Swiggy also wants to work with partner brands to create differentiation across more categories and consumption occasions. This is the longer-term bet. The company is trying to make Instamart more than a fast grocery app.

Can The Stock Reach Rs. 600 Again?

The answer depends less on whether Swiggy grows and more on whether the market believes the growth is valuable. When the stock was near its highs, investors were likely valuing Swiggy as a high-growth consumer platform with a large quick commerce opportunity. After FY26, the market became more careful. It started valuing Swiggy as a profitable food delivery business with a large but still loss-making quick commerce business.

For the stock to move back toward Rs. 600, Swiggy will need to prove a few things. First, food delivery must continue growing while maintaining or improving profitability. Second, Instamart must reach contribution margin breakeven and then reduce EBITDA losses meaningfully. Third, the company must show that differentiation is working and that growth can return without restarting heavy cash burn. Fourth, the market must believe that Swiggy can protect its position in quick commerce against aggressive competitors.

The good part is that Swiggy is not starting from a weak position. Platform MTUs grew 27.2 percent YoY to 25.2 million in Q4 FY26. Consolidated adjusted revenue grew 41.3 percent YoY to Rs. 6,665 crore for FY26. B2C adjusted EBITDA margin improved to negative 3.0 percent of B2C GOV, and consolidated adjusted EBITDA loss improved by Rs. 60 crore QoQ to Rs. 652 crore.
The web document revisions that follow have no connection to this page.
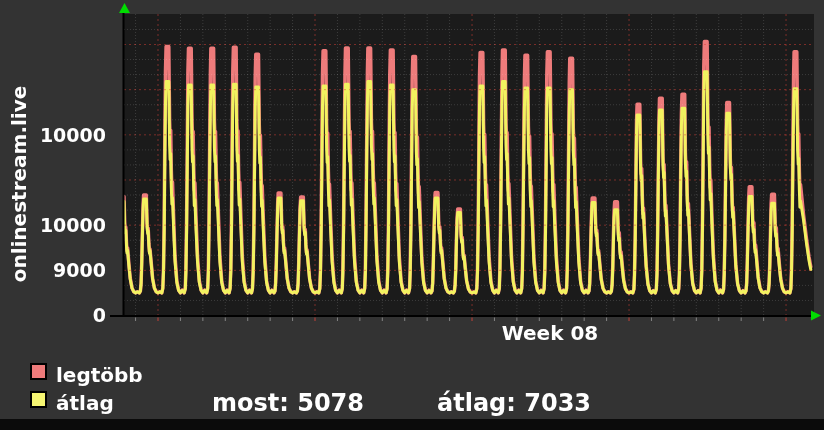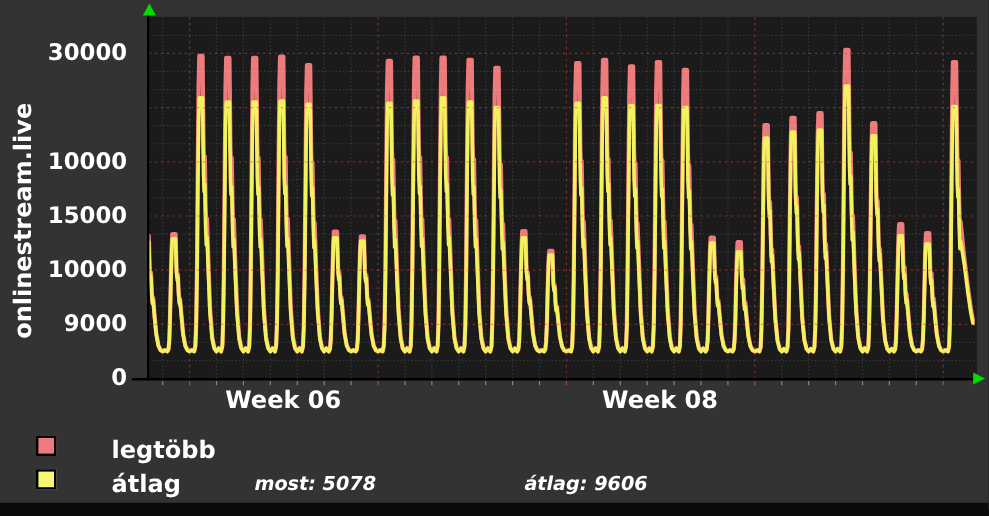--- a/index.html
+++ b/index.html
@@ -4,22 +4,22 @@
 <style>
   html,body{margin:0;padding:0;background:#222;}
   .stage{position:relative;width:824px;height:430px;background:#333333;overflow:hidden;
          font-family:"DejaVu Sans","Liberation Sans",sans-serif;font-weight:bold;color:#ffffff;}
   .stage svg{position:absolute;left:0;top:0;}
   .ylabel{position:absolute;width:106px;text-align:right;font-size:19px;line-height:24px;letter-spacing:0;}
   .wklabel{position:absolute;top:321px;width:150px;text-align:center;font-size:20px;line-height:24px;}
   .vtitle{position:absolute;left:-101px;top:172px;width:240px;height:24px;text-align:center;
           transform:rotate(-90deg);font-size:20px;line-height:24px;}
   .legend-sq{position:absolute;width:13px;height:13px;border:2px solid #000;}
-  .legend-label{position:absolute;left:56px;font-size:20px;line-height:24px;margin-left:37px;}
-  .stat{position:absolute;top:391px;font-size:16px;line-height:24px;white-space:pre;font-style:italic;}
+  .legend-label{position:absolute;left:56px;font-size:20px;line-height:24px;}
+  .stat{position:absolute;top:391px;font-size:24px;line-height:24px;white-space:pre;}
   .bottom-strip{position:absolute;left:0;top:419px;width:824px;height:11px;background:#0b0b0b;}
 </style>
 </head>
 <body>
 
 <div class="stage">
 
   <svg id="plot-svg" width="824" height="430">
     <defs>
       <clipPath id="plotclip">
@@ -115,32 +115,29 @@
         <line x1="786.04" y1="317.5" x2="786.04" y2="321" stroke="rgba(220,66,56,0.85)" stroke-width="1"></line>
       </g>
     <line x1="110" y1="316" x2="816" y2="316" stroke="#000000" stroke-width="2"></line>
     <line x1="123.5" y1="11" x2="123.5" y2="317" stroke="#000000" stroke-width="2"></line>
     <polygon points="124.5,3 119,13 130,13" fill="#00dd00"></polygon>
     <polygon points="821,315.5 811,310.5 811,320.5" fill="#00dd00"></polygon>
   </svg>
 
   <div class="vtitle">onlinestream.live</div>
 
-  <div class="ylabel" style="top:32px">30000</div>
   <div class="ylabel" style="top:123px">10000</div>
-  <div class="ylabel" style="top:168px">15000</div>
   <div class="ylabel" style="top:213px">10000</div>
   <div class="ylabel" style="top:258px">9000</div>
   <div class="ylabel" style="top:303px">0</div>
 
-  <div class="wklabel" style="left:161px">Week 06</div>
   <div class="wklabel" style="left:475px">Week 08</div>
 
   <div class="legend-sq" id="sq0" style="left: 30px; top: 363px; background: rgb(238, 123, 123);"></div>
   <div class="legend-label" style="top:363px">legtöbb</div>
   <div class="legend-sq" id="sq1" style="left: 30px; top: 391px; background: rgb(246, 246, 114);"></div>
   <div class="legend-label" style="top:391px">átlag</div>
 
   <div class="stat" style="left:212px"><span>most:</span> <span>5078</span></div>
-  <div class="stat" style="left:437px"><span>átlag:</span> <span>9606</span></div>
+  <div class="stat" style="left:437px"><span>átlag:</span> <span>7033</span></div>
 
   <div class="bottom-strip"></div>
 </div>
 
 </body></html>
So the business is improving. But the stock will need proof, not promises. Investors will likely wait for clearer signs that Instamart can become profitable without killing growth. If that happens, the market may again be willing to give Swiggy a higher valuation multiple. Until then, the stock may remain trapped between two narratives: a strong food delivery business on one side and a still-unproven quick commerce profit story on the other.